Stonehouse farm and Dixon's Dairy were for many years synonymous although in latter years the loss of pastures to the ever encroaching housing developments turned what had been a dairy farm into a dairy selling pre-bottled milk. Even this came to an end brought by retirement and the ever-changing methods of milk production based on ever larger dairies. A letter reproduced below from Yvonne Dixon now Yvonne Hewett paints a picture of what life was like.

The Letter

STONEHOUSE FARM, WROXHAM ROAD, SPROWSTON, ------ J.J. DIXON AND SONS. All is familiar to me being part of my heritage as the house, farm and dairy become treasured family memories.

My grandfather Joseph J Dixon with his wife Edith, build up their dairy business possibly prior to the Great War. The dates are unclear. The herd had plenty of grazing land, named Dixons field now an area of housing development-Stonehouse Road and Blenheim Road.

Sprowston, at that time, with a small population meant sales and delivery is had to be aimed at the expanding Norwich. Door to door service known as "Dip a Can " this being a measuring can with a long handle to extract the milk from the container. The delivery vehicles were by handcart or horse drawn carriage.

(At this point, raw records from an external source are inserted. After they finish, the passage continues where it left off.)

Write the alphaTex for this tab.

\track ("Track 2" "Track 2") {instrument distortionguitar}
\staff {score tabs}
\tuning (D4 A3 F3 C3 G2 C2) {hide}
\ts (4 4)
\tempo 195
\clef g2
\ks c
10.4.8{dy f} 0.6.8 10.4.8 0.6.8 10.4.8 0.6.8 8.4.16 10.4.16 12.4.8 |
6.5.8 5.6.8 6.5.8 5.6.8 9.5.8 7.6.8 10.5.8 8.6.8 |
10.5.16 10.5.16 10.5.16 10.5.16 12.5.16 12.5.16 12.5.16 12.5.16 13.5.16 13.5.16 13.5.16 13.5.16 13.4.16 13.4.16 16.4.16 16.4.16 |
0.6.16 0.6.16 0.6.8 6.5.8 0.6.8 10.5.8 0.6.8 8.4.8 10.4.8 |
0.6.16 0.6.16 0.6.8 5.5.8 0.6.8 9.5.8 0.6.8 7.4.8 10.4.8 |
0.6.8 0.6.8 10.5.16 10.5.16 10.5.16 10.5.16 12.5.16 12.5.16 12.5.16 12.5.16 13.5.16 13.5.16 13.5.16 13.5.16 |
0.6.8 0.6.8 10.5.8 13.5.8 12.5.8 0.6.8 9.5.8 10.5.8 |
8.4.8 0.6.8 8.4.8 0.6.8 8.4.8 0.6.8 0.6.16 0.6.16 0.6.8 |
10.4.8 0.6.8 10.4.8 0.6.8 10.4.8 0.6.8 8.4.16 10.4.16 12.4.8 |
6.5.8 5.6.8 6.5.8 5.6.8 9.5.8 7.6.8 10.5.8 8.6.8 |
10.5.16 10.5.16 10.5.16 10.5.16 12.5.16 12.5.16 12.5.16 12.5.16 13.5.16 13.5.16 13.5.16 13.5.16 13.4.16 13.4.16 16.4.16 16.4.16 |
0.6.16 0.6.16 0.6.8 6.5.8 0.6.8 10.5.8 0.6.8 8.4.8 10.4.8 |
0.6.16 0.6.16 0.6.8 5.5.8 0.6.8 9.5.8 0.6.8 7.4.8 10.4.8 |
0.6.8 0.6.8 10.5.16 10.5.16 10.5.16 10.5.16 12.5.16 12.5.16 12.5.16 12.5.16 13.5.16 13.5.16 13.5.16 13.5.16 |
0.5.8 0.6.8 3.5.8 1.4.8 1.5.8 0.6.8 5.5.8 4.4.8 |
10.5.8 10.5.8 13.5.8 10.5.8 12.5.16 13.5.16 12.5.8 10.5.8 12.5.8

My parents, Stanley and Joy, gradually came into the business at the time of change. The 1930s saw the Dixon and grazing land begin to shrink at the expense of housing development, meant the herds would have to go, and to stay in the business by having to import milk for bottling. During the war and for a time after wards, my mother Joy took to deliveries driving the first of the J. J. Dixon vans - no driving test needed. A long serving member of the dairy was George Pipe who partly covered the area by handcart.

In the late 1940s J. J. Dixon had installed the latest pasteurising and sterilising equipment giving the dairy much acclaim throughout the county and duly recognised as the "Model Dairy".

I have memories as a young girl operating these units, also the bottle filling and capping with those cardboard inserts. Another of my duties that put me off milk for years after --- tasting milk samples.

Grandfather died in 1951 and soon after the units were dismantled, therefore closing down the bottling operation. Dixons now became a distributor of "ready bottled milk" and invested in larger vehicles and an electric operated handcart. The business had four large rounds penetrating Thorpe and Norwich, such was the demand for Dixon's milk. When father died in 1965 my mother Joy decided to take the business onwards. That she did for 15 years, then in 1980 she retired and the rounds were taken over by Dairy Crest.

Our old maps show the area as "Gurney of Walsingham" and Cozens Hardy Road shown as “Cattonham”. This Stonehouse was never rated as a listed building and despite the erection of new properties in the vicinity appears to add lustre to the old house.

By Yvonne Hewett nee Dixon (Feb. 2002).